Did you know that Ganymede has a SEA under its SURFACE?


This is fantastic. (Fantastically gross, that is. ANNIE. DO NOT FOLLOW THIS LINK.) Kate! Thanks for sending this, and thanks as well to the Boston Globe for such a hard-hitting expose’. Or is it a human interest piece? I really have trouble differentiating. Maybe you can tell? And, oh…my favorite part? It’s a tie between when the lady exclaimed “Oh my stars!” and when her mother almost fainted because she had the “willy willies.” I have a feeling that if an eight foot-long snake were found in downtown Chicago the utterances would not be nearly as quaint.

Grohohossssss.

Some other tidbits from my week (I’m cutting and pasting a bit more than usual because I leave in about six hours to go to Cape Cod for a week. I should really finish packing. And maybe squeeze in a shower.): Um, Kidz Bop. Why? WHY? I truly don’t understand why kids can’t listen to the actual songs. Not appropriate? Well, having kids sing J-Lo’s “Waiting for Tonight” does not make it more kid-friendly, no matter how many high-pitched full voiced tots wail “Ohhh!” It is a song about meeting your lover. (Oh, my stars.) And it’s an actual track on one of the Kidz Bop albums. I use the term ‘album’ kinda loosely, as it’s essentially a Now That’s What I Call Music CD dubbed in kidspeak. Make the kid a mix tape, she’ll thank you. (Right, Dad? Alice Cooper!!)

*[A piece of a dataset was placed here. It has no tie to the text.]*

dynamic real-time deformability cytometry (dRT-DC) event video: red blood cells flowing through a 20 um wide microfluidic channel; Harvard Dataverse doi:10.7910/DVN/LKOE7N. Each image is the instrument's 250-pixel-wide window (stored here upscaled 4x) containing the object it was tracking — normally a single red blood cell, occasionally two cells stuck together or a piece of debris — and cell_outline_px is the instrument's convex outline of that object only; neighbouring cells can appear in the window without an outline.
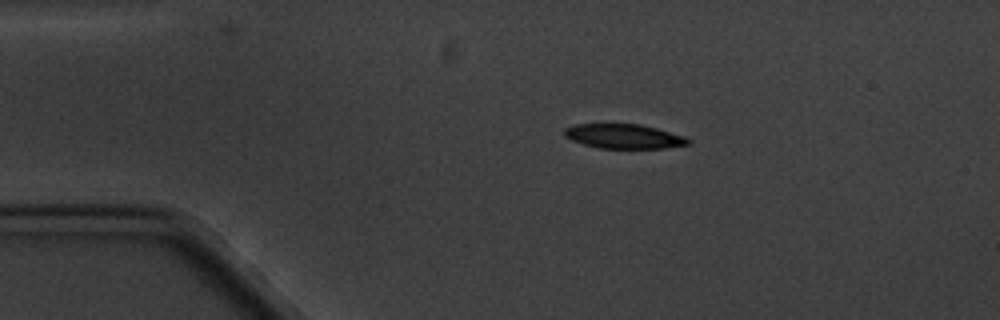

Hmm, what else…so many amazingly relevant things to write about in one short week! How about when P.J. was at the gym (yesterday) and was asked How It Was Goin’ by a random guy in the locker room? P.J. looked up, realized the guy was speaking to him and replied “Oh. Fine.” The man followed up with “Did you know that 40 percent of all prostitutes in Thailand are transvestites?” An awkward silence ensued, as you can well imagine (I HAVE to imagine, for I wasn’t there either.) P.J. calmly responded “No…I didn’t.” Pause pause pause pause. “I enjoy travel.”

And I was so thrilled today on Facebook- When I asked for info on Jupiter’s moon Ganymede in my “status,” four people responded with wall posts and two sent messages. I’m not completely mental, I was researching cool tidbits for a one-act play that’s due in, oh, about ten minutes. I received some creepy information as well as some completely timely and writer’s-block-obliterating dialogue! So, um, thank you.

We went down to Summerdance at Millennium Park after work to hear a Serbian brass band and learn how to dance like other cultures. Namely, Serbia. Turns out, it’s mostly dancing in a line, holding hands and doing something tappy with your feet. Since we were in the outer ring (I don’t know how that happened- I’m short and usually shoved in front) we couldn’t see the instructor’s feet and thusly didn’t know the tappy parts. So, we bounced in place until people moved right or left, then we bounced to the right or to the left. We looked amazing- people totally wondered how we got such cultural dance moves. I told them that it comes from the heart- g-goung. G-goung. (Anyone, anyone? Not you, Kate.)